--- START ---

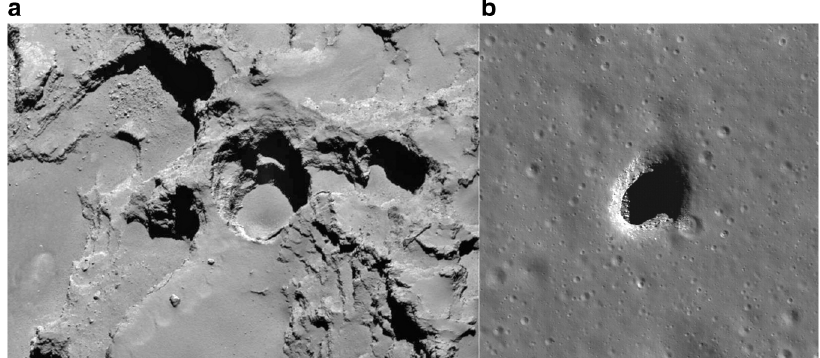
Fig. 2 Volatile-rich and igneous bodies have holes to their interiors that we can explore. a Sinkholes in comet 67P/Churyumov-Gerasimenko, where material has collapsed almost 200 m into voids associated with cometary activity (ESA/Rosetta/MPS). b One of the skylights discovered on the nearside volcanic plains of the Moon. This 130-m cave in Mare Ingenii probably formed when the roof of an underground lava tube collapsed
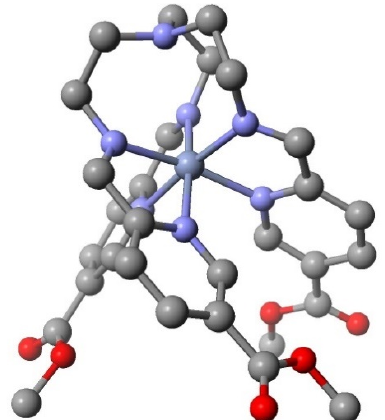
Figure 4. Structure of a tripodal SB chromium(II) complex. The hydrogen atoms have been removed for clarity. The structural parameters, Cr-N imine , Cr-N pyridine , Cr-N ap , N imine –Cr-N pyridine , and C-N ap –C, for the Cr(II) and Cr(III) complexes are as follows, Cr(II) 1.989 Å, 2.027 Å, 3.086 Å, 79.040°, and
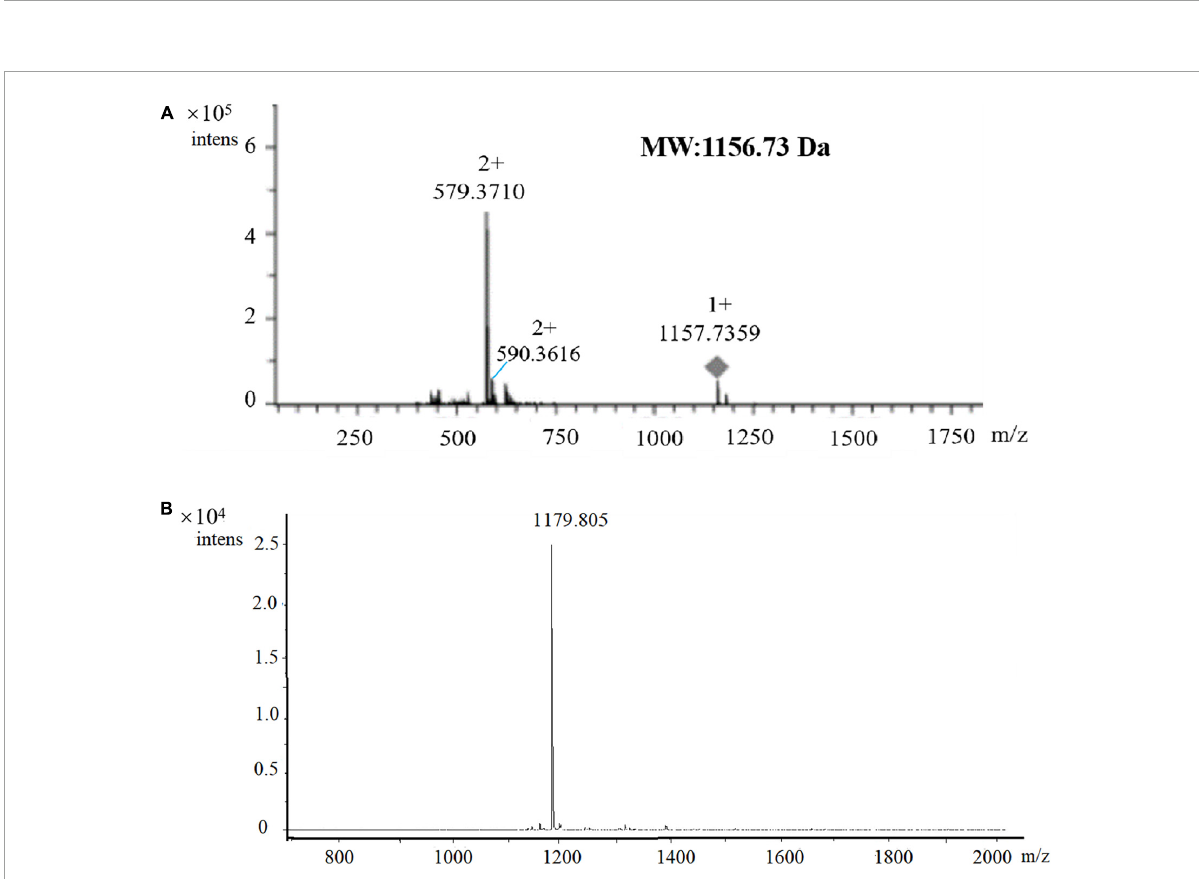
FIGURE5 Verification of the molecular mass and purity of the antimicrobial agent by LC-MS (A) and MALDI-TOF MS (B) analysis. m/z = 1179.805, which was inferred with [M + Na] + , the molecular mass of 1156.83 Da was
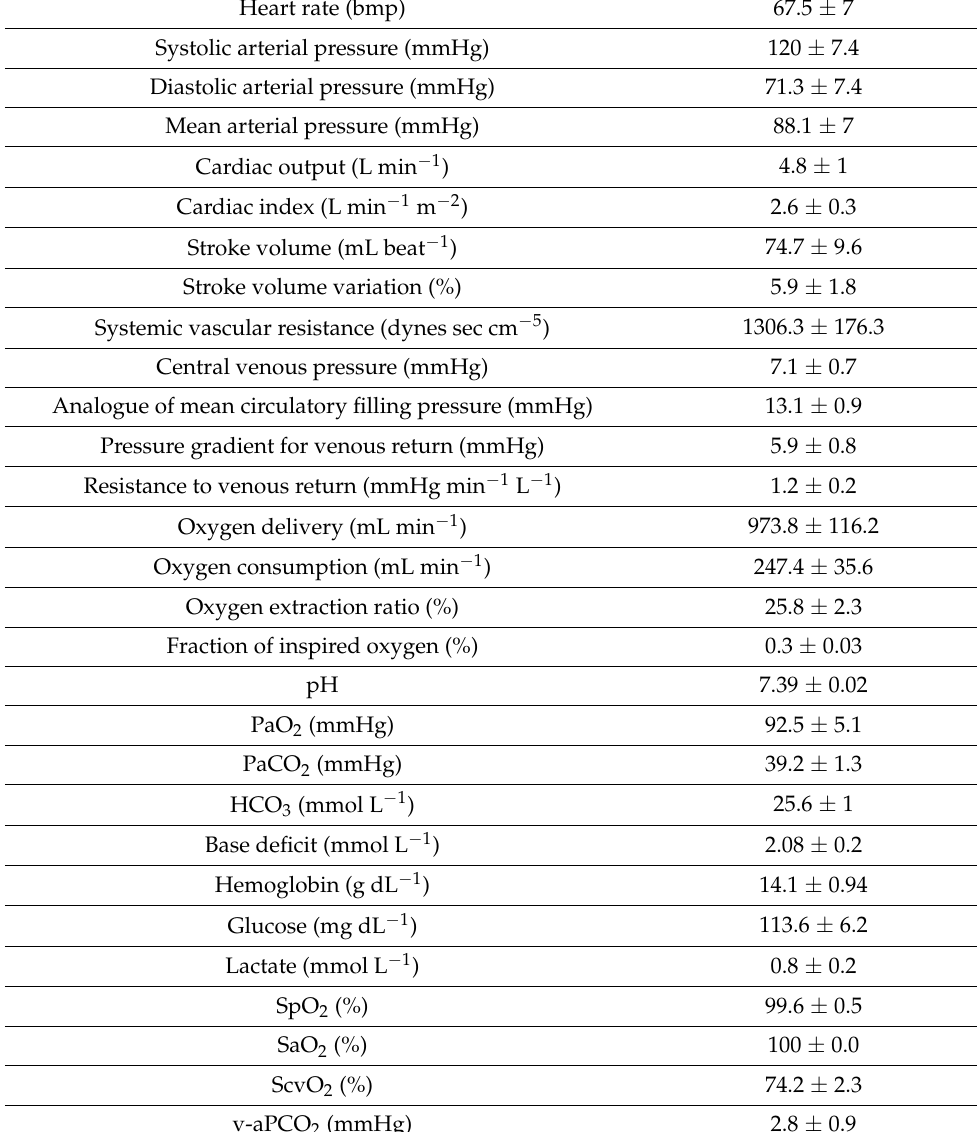
Table 1. Baseline systemic hemodynamic and metabolic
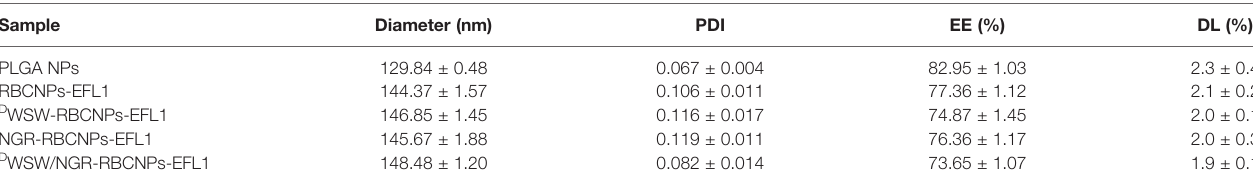
Data are represented as mean ± SD, n =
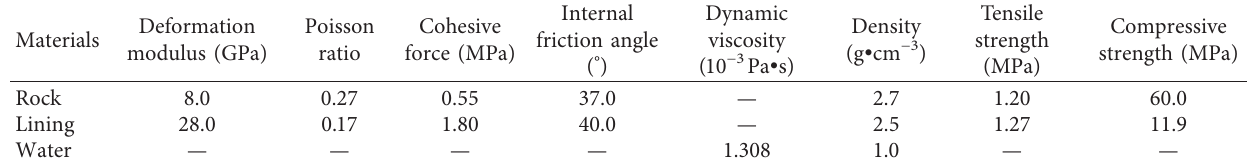
Table 1: Physical and mechanical parameters of rock, lining, and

--- END ---

Your answer should be every line above, written out exactly, with no pictures.

Fig. 2 Volatile-rich and igneous bodies have holes to their interiors that we can explore. a Sinkholes in comet 67P/Churyumov-Gerasimenko, where material has collapsed almost 200 m into voids associated with cometary activity (ESA/Rosetta/MPS). b One of the skylights discovered on the nearside volcanic plains of the Moon. This 130-m cave in Mare Ingenii probably formed when the roof of an underground lava tube collapsed
Figure 4. Structure of a tripodal SB chromium(II) complex. The hydrogen atoms have been removed for clarity. The structural parameters, Cr-N imine , Cr-N pyridine , Cr-N ap , N imine –Cr-N pyridine , and C-N ap –C, for the Cr(II) and Cr(III) complexes are as follows, Cr(II) 1.989 Å, 2.027 Å, 3.086 Å, 79.040°, and
FIGURE5 Verification of the molecular mass and purity of the antimicrobial agent by LC-MS (A) and MALDI-TOF MS (B) analysis. m/z = 1179.805, which was inferred with [M + Na] + , the molecular mass of 1156.83 Da was
Table 1. Baseline systemic hemodynamic and metabolic
Data are represented as mean ± SD, n =
Table 1: Physical and mechanical parameters of rock, lining, and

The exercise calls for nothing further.